Mr. President: Why Refuse to Answer Whether the Justice Department Issued a Legal Opinion?
David S. Addington /
President Obama thinks he merely stretched his powers under the Constitution in making so-called recess appointments for three members of the National Labor Relations Board (NLRB) and the Director of the Consumer Financial Protection Bureau (CFPB). Former U.S. Attorney General Edwin Meese III and counsel Todd Gaziano made clear in their Washington Post editorial of January 6, 2012, that the President violated the Constitution with the purported appointments.

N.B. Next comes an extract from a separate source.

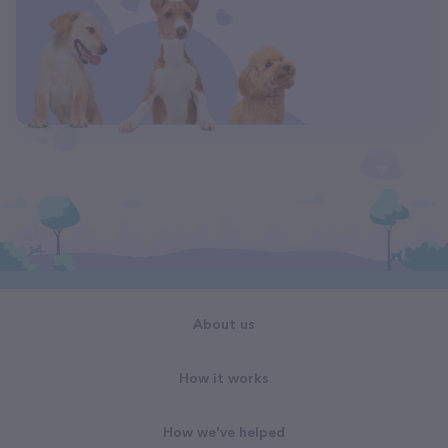
About us
How it works
How we've helped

The President takes an oath before God to preserve, protect and defend the Constitution of the United States. Most Presidents, before they take an action that — like the purported Obama recess appointments — will test the outer limit of their powers under the Constitution, seek the advice of the Attorney General. Indeed, Congress has passed a law (28 U.S.C. 511) that requires the Attorney General to give the President legal advice upon request: “The Attorney General shall give his advice and opinion on questions of law when required by the President.” That statute helps carry out the Constitutional provision that the President “may require the Opinion, in writing, of the principal Officer in each of the executive Departments, upon any Subject relating to the Duties of their respective Offices.”
A prudent President would have sought the advice of the Attorney General on whether the so-called recess appointments were within the President’s constitutional power. But, when asked in a White House Press Briefing on January 5, 2012, whether the Department of Justice had provided a legal opinion to the President in advance of the recess appointments, the President’s press secretary would not say. Even if the White House is going to take the position that it will not release the contents of a legal opinion rendered by the Department of Justice on the ground that the contents are legally privileged from disclosure, it is odd that the White House would refuse to confirm or deny whether such a Department of Justice legal opinion even exists.

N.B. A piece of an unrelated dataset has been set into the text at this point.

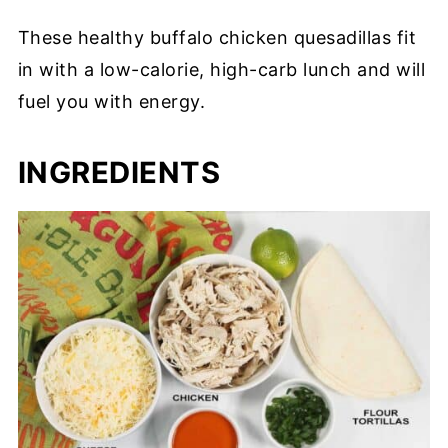
These healthy buffalo chicken quesadillas fit
in with a low-calorie, high-carb lunch and will
fuel you with energy.
INGREDIENTS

It is reasonable that people are asking the White House whether a Department of Justice legal opinion was issued before the President made the purported recess appointments. The question of the existence or not of such a legal memo has a bearing on the judgment of the President. If such a Department of Justice memo exists, then at least the country knows that the President demonstrated at least some measure of prudence and thought in testing the outer limits of the Constitution by seeking in advance legal advice from the country’s chief legal officer. If, however, no such memo exists, then the country knows that the President was less prudent and thoughtful and did not bother with legal advice from the Attorney General. The degree of prudence and thoughtfulness of a President in performing his duties is a legitimate subject of public interest — especially for a President asking the people to re-elect him.
Clients are not bound to follow the advice of their lawyers. Indeed, the Constitution commands the President himself to “take Care that the Laws be faithfully executed.” But a wise client seeks the advice of his lawyer before taking a big risk. And a prudent and thoughtful President seeks the legal advice of the Attorney General before testing the outer limits of the constitutional powers of the presidency.
So, Mr. President, did the Department of Justice issue a legal opinion in relation to your purported recess appointments to the NLRB and the CPFB before you made them?